There is a command to get the node detail information - ‘cm comet node info YOUR_CLUSTER_NAME’. You will have all the necessary information to configure your frontend node, specifically, the ‘interface’ parameter gives the mac address of the NICs, and the ‘pub_ip’, ‘pub_mac’ and ‘pub_netmask’ indicate which NIC is public, and its configuration parameters.

Why the nodes/computeset I requested to start was not started immediately?

Comet virtual clusters are deployed on the same physical resources of Comet cluster where the regular HPC jobs are running, thus the starting of VC nodes are also subject to the availability of system resources at the time when VC requests are being made.

Why the computeset I started shows as ‘active’ but the nodes of the computeset are not running?

There are various cases that why this might happen.

1. The physical host(s) where the VM(s) are to be deployed is having memory issue (fragmentation, not enough) which prevents the VM(s) to be running. We are consistently working on improving the situation in similar cases, but if you encounter this please submit a ticket for help.
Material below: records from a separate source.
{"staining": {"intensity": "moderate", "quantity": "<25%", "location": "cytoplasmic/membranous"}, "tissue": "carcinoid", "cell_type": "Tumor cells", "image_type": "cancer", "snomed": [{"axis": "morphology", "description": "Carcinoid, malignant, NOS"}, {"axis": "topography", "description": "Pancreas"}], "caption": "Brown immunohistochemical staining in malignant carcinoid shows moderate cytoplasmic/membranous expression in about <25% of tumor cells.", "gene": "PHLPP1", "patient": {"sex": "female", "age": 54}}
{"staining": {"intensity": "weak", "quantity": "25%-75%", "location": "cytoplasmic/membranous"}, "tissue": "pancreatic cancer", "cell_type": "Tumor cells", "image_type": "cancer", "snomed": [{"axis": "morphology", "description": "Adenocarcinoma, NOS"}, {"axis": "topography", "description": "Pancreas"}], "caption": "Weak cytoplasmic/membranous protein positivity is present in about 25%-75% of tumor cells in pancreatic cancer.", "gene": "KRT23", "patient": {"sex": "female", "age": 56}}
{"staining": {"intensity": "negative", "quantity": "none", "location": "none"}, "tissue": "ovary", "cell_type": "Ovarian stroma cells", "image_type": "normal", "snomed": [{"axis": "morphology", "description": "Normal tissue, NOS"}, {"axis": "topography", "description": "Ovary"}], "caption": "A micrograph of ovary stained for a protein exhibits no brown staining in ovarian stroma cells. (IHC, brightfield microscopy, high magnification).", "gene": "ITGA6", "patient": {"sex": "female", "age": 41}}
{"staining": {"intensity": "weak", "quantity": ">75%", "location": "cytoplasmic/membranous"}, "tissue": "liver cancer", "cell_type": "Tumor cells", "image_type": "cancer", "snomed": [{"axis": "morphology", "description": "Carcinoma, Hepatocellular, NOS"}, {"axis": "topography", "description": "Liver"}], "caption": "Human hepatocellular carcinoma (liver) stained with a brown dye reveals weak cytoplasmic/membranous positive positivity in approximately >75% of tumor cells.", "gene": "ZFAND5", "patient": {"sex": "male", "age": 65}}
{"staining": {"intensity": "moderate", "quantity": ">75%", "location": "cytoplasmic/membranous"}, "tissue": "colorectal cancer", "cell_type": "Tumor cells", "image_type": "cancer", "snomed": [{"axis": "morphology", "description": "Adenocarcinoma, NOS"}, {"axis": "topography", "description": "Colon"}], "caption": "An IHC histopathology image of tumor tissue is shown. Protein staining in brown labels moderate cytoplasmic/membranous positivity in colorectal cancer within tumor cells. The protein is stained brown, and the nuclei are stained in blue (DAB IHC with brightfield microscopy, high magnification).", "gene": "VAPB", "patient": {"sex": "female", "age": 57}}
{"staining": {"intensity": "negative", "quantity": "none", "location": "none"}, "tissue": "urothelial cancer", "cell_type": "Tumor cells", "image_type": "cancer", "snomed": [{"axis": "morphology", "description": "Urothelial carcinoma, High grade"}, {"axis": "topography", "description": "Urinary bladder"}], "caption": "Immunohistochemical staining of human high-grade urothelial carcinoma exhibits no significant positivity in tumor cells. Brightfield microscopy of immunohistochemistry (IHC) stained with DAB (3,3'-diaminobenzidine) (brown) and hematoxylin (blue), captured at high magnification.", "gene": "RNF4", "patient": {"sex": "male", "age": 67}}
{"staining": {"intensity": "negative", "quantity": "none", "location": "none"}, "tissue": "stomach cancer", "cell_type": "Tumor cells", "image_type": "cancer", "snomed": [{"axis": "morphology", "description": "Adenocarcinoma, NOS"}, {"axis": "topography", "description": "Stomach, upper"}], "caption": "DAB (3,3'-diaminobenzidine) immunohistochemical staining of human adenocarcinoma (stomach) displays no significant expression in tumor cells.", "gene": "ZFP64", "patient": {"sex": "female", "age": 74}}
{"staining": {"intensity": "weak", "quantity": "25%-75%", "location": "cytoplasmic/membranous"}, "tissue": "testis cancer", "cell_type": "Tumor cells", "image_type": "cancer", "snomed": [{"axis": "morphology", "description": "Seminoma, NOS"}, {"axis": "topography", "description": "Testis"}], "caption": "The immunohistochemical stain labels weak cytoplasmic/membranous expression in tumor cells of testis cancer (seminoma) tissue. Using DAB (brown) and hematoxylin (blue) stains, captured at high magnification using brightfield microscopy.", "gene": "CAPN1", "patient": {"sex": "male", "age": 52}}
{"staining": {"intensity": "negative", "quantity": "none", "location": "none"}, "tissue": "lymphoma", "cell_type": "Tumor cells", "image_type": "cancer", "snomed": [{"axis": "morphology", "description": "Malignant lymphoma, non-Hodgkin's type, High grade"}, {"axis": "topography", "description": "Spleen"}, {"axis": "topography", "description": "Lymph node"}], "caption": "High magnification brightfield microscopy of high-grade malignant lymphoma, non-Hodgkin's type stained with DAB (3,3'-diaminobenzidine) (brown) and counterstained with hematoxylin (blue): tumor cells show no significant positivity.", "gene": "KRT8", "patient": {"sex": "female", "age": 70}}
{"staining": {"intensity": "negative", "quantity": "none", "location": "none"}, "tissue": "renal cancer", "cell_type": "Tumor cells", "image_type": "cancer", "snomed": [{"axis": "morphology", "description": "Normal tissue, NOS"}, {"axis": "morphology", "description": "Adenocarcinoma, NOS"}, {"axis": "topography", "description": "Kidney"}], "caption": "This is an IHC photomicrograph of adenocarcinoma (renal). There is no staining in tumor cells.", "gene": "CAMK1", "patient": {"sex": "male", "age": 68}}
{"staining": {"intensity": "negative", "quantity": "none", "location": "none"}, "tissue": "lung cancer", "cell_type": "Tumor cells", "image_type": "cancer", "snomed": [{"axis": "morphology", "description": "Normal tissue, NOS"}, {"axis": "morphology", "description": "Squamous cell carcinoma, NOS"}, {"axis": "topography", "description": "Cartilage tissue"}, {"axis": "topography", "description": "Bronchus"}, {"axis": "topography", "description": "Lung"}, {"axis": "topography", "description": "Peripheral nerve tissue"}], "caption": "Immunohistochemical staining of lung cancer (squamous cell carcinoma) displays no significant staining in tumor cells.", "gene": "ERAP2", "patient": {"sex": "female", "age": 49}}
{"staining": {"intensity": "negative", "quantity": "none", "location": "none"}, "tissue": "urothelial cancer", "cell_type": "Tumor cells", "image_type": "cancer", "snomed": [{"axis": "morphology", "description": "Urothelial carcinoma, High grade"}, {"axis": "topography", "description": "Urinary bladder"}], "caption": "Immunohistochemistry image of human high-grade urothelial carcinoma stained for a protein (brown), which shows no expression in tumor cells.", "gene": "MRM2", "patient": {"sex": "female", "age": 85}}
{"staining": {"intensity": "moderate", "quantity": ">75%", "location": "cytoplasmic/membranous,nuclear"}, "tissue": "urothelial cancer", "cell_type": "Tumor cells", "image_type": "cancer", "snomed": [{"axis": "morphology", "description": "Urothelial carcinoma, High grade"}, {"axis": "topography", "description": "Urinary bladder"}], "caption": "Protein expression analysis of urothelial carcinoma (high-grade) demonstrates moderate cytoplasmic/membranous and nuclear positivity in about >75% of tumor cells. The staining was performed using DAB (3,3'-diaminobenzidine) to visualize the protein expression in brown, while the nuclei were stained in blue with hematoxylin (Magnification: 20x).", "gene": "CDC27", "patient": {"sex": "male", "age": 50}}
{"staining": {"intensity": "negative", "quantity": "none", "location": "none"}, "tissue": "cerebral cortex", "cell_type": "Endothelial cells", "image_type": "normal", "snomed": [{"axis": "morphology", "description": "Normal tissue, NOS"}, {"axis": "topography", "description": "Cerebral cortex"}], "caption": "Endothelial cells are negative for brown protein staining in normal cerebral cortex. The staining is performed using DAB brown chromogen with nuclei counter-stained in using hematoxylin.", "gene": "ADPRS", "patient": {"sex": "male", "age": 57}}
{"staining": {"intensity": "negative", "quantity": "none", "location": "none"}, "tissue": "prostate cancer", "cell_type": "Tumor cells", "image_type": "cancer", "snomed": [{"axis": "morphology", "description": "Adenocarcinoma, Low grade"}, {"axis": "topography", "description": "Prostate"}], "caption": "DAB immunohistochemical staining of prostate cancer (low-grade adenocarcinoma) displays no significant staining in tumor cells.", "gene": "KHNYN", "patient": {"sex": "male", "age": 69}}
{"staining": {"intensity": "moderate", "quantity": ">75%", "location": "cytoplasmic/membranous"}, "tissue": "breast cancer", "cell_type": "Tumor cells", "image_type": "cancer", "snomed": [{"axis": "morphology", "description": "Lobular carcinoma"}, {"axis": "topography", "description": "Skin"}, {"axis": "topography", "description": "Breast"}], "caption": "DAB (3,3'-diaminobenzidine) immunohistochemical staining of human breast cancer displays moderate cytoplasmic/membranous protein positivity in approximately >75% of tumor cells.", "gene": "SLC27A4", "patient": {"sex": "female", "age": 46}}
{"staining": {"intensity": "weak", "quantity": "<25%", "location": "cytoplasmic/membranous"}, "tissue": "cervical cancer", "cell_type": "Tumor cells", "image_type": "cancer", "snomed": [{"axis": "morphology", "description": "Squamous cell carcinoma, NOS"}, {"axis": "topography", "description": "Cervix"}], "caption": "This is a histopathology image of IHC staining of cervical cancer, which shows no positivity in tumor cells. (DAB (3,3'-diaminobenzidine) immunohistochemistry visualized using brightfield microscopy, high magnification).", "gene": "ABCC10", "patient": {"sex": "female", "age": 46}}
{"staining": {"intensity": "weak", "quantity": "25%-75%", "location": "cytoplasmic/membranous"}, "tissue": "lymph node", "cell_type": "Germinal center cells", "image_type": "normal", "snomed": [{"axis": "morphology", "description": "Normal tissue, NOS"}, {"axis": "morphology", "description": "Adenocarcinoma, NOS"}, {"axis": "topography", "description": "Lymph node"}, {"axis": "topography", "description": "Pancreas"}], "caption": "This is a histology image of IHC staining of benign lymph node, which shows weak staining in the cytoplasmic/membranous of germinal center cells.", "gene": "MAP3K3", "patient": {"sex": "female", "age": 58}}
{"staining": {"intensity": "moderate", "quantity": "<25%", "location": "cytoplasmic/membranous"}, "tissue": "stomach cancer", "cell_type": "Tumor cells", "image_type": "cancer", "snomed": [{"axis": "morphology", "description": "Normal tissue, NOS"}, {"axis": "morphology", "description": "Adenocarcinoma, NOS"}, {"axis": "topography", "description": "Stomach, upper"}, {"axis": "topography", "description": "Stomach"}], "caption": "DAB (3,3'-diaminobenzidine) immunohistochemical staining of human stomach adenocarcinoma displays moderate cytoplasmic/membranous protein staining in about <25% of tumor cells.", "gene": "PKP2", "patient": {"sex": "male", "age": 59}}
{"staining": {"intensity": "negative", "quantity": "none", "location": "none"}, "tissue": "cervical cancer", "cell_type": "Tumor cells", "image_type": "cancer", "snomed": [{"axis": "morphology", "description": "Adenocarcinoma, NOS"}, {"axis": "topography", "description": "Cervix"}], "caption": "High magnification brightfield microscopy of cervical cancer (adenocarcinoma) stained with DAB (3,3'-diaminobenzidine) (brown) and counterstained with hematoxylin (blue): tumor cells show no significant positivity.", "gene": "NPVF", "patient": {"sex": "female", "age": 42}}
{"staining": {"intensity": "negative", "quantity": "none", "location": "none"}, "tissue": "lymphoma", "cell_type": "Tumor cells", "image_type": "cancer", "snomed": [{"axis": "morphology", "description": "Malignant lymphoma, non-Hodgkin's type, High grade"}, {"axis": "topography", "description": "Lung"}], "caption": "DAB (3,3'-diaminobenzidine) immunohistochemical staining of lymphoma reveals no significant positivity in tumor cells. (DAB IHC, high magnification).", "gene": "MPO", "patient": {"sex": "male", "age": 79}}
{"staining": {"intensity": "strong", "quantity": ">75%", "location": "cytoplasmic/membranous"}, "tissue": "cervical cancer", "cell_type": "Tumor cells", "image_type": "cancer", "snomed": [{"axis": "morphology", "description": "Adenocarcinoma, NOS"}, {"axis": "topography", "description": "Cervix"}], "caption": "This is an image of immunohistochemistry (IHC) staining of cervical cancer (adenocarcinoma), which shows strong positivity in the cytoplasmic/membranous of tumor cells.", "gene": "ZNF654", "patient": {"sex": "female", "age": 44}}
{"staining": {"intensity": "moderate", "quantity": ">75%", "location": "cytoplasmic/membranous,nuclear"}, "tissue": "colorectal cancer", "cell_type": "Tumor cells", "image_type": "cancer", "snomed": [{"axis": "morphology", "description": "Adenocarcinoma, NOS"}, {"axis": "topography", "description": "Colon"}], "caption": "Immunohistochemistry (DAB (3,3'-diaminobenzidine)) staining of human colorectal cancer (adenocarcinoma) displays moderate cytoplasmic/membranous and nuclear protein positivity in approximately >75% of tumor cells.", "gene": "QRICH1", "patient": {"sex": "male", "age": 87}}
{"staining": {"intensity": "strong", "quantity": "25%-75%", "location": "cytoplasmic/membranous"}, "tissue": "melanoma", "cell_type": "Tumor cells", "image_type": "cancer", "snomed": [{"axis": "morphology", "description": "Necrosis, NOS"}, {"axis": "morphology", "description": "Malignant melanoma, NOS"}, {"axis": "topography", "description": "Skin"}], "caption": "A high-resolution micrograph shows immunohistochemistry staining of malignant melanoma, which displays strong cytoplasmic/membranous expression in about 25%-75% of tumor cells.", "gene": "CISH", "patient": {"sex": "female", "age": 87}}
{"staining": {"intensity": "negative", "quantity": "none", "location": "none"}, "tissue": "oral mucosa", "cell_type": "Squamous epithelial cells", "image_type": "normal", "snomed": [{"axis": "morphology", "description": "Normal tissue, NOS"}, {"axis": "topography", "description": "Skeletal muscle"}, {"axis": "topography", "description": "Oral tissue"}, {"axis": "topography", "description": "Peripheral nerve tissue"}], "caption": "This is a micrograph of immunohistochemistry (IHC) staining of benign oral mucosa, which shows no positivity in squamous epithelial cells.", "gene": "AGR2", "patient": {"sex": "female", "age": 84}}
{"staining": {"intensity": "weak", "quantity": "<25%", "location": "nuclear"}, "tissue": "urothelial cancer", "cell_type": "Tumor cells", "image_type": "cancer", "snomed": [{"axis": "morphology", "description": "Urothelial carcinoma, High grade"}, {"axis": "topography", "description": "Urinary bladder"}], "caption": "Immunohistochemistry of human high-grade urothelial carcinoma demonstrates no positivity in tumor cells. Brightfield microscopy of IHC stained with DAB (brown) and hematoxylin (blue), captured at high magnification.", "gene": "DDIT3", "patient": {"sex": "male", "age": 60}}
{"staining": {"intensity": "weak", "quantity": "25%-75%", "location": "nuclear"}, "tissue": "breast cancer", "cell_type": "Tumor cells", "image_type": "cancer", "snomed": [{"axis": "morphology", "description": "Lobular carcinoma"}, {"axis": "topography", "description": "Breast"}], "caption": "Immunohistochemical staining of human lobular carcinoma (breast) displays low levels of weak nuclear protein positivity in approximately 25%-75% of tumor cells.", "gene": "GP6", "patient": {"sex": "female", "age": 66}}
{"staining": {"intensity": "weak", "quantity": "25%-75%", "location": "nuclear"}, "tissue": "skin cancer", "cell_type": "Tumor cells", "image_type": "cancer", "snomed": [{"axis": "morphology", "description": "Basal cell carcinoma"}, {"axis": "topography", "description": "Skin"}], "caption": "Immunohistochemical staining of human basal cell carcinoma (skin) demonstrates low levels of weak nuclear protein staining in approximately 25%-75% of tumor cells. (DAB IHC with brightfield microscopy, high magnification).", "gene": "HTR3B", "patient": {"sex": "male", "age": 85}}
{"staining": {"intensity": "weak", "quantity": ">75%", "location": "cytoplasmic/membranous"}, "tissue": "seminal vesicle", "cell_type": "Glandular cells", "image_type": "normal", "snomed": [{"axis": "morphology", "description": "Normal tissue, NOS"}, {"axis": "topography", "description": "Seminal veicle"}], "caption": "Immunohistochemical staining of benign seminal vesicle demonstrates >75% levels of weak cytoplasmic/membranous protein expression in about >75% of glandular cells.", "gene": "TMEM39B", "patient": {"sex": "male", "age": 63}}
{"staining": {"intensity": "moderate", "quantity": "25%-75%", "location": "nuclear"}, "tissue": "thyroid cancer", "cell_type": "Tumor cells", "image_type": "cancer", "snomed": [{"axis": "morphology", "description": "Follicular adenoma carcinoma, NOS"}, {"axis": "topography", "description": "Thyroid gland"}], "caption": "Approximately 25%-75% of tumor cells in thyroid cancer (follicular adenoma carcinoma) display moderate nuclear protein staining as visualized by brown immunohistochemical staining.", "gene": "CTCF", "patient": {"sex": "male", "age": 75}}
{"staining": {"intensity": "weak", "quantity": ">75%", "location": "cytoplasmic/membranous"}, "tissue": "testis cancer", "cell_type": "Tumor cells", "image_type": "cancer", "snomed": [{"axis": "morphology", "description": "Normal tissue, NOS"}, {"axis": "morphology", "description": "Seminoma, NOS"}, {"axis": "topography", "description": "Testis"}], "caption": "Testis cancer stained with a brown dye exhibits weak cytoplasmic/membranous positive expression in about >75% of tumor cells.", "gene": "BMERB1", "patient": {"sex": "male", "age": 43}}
2. In some case you might have a ‘bad’ ISO attached to the node to be started, which caused it to be stuck in the booting process. You can verify this by attaching to the console access. The fix for this is to detach the ISO, or attach another proper one.

Why are the names of the nodes so complicated?

And why do I also need to specify the name of the cluster? Can this not be omitted?

Comet virtual cluster tools allow a user to manage multiple virtual clusters at the same time and a node could be reassigned between virtual clusters. This makes it necessary that you must specify the virtual cluster explicitly. The names of the nodes are a default provided by comet and we expect that for easier management you will at one point rename them while using the comet rename command to a naming scheme that you desire.

For example assume my virtual cluster is called osg than you may want to rename your nodes such as:

cm comet node rename osg vm-osg-0 osg-0
cm comet node rename osg vm-osg-1 osg-1
...

This wil than result in a cluster where the frontend name is osg (given to you by the comet team), but you have renamed the nodes to osg-1, osg-2, …

I have the Comet YubiKey mixed up with my other keys. How can I find which one is for Comet?

Plug the key in and tap it into notepad or something similar. It will generate a string similar to this:

geffgefe………………………………….

The beginning characters will help identify the key. All Comet VC keys should generate a string starting with these characters.

How do I get support?

Please submit a ticket to XSEDE ticket system, while putting COMET VC on the subject line.